I teach at a big private school in Bangkok, Thailand, where I see problem children in the classrooms every day. Last year, in one class of seven-year-olds alone, five children were being medicated with Ritalin. I consider it criminal, but hey, it's a bonanza for the medical-pharmaceutical industry! Never mind the children; profits are far more important!
Why is everything an illness
Growing up I was labeled with Dislexia, which I can't even spell, and ADD. I was told at some point not to expect much of life. At another point we all were some how labeled the "problem children."

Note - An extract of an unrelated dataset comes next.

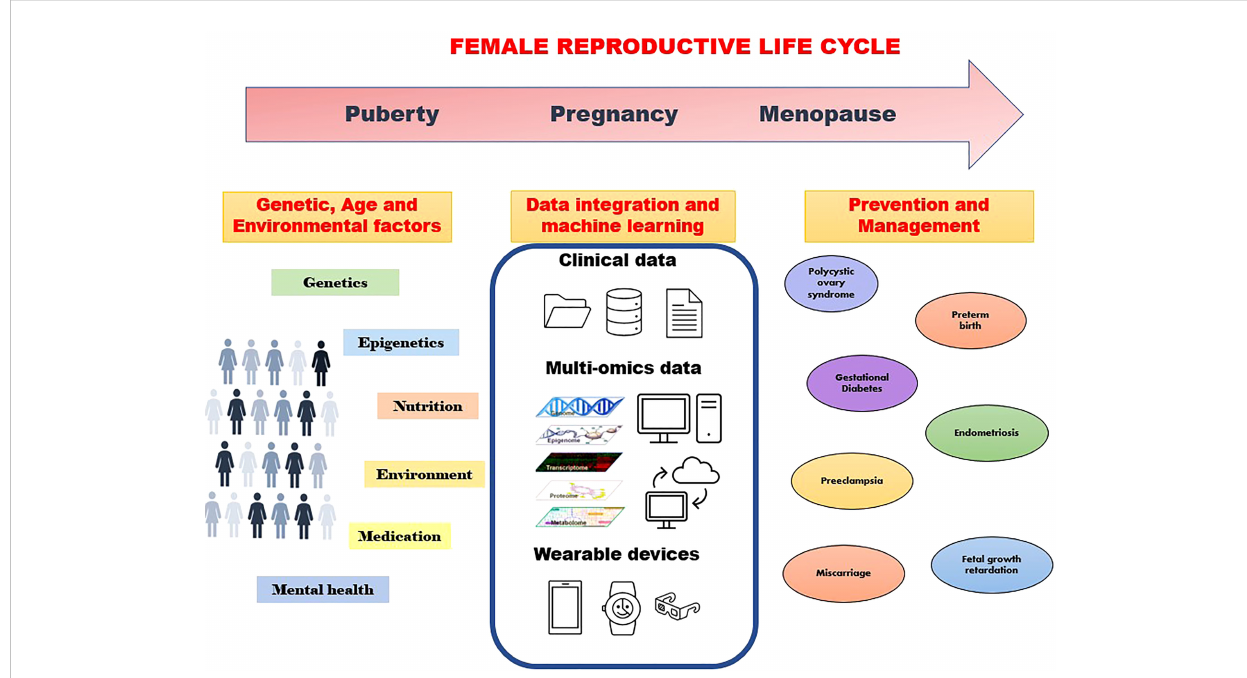
FIGURE 1 Machine learning approaches using various data to understand genetic and environmental factors towards prevention and management of disorders through the family reproductive life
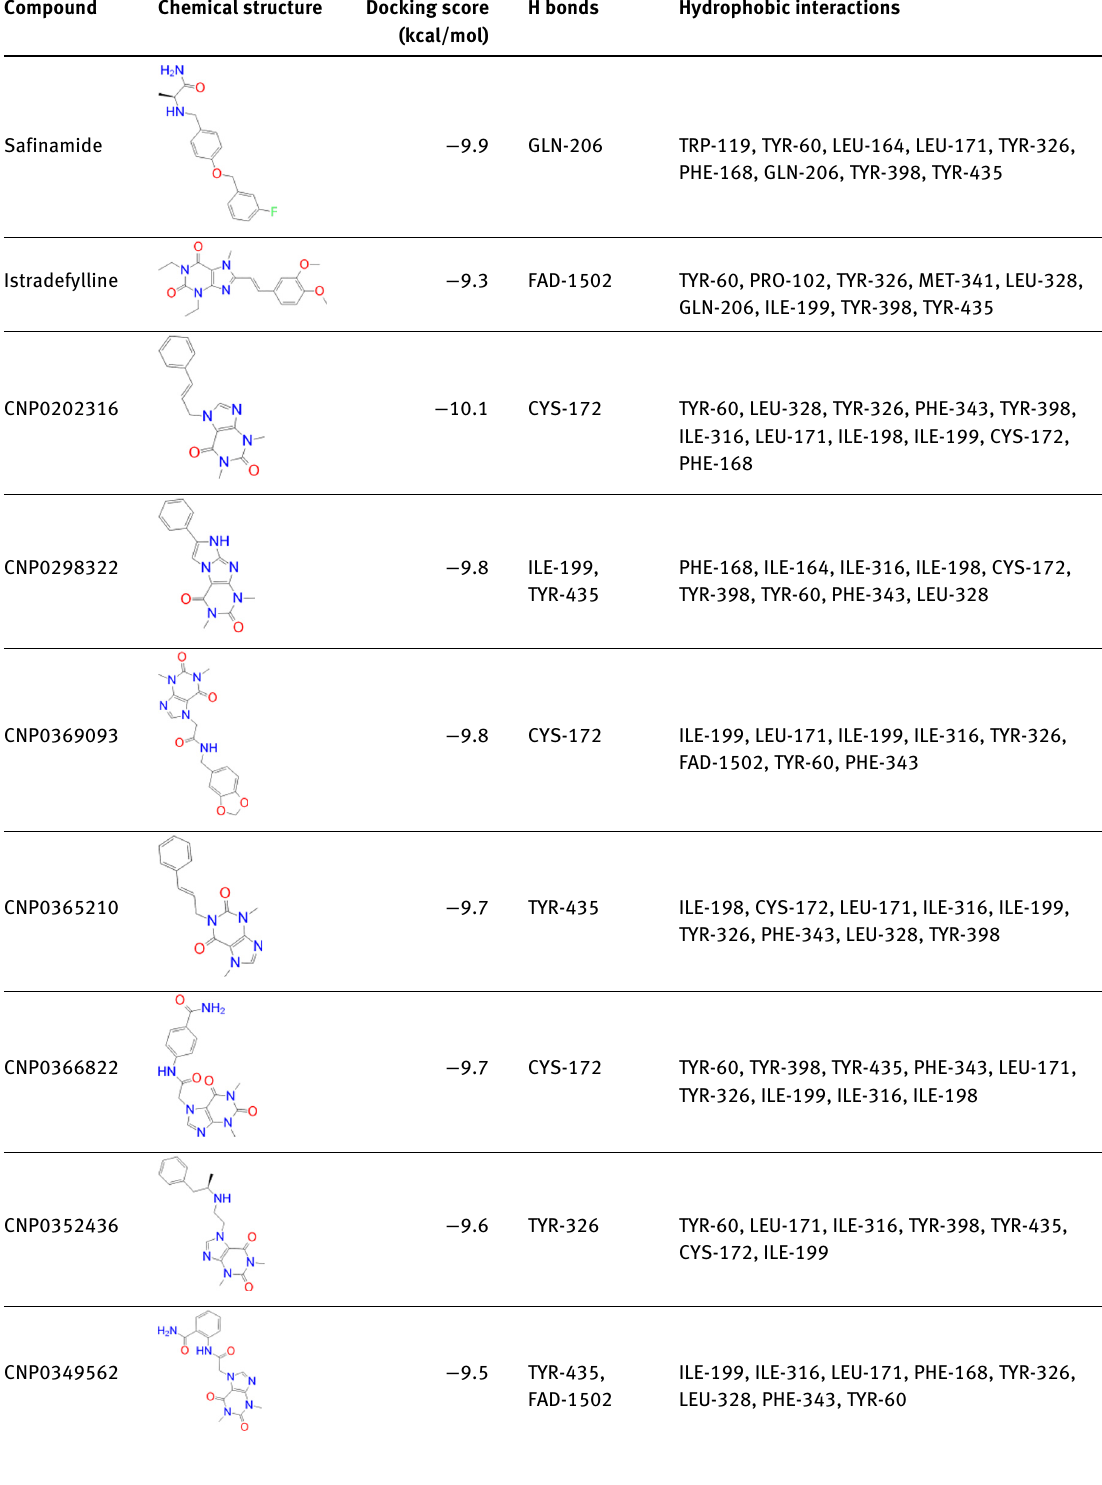
Table 1: Docking results and protein-ligand interactions between the highest-scoring compounds and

My parents both worked manual labor I don't see what that has to do with anything. I think the issue is not listening. Adults over look kids all the time attempting to find all the reasons why kids are so bad. If the children are given just a bit more one on one time wouldn't that make a difference? I also believe that it is the values and ridicule that is lacking. Who watches most of the kids in America? The TV, the game. Parents have become lazy and more involved in their work and less involved in their family. I remember hearing about the hours of over time so the family could survive, what was the point of surviving if the family wasn't spending much needed time together. It could be the vaccines ok I buy that it is something that is not natural but if we take those away will all the horrid illnesses we have been attempting and in some cases successfully gotten rid of, come back?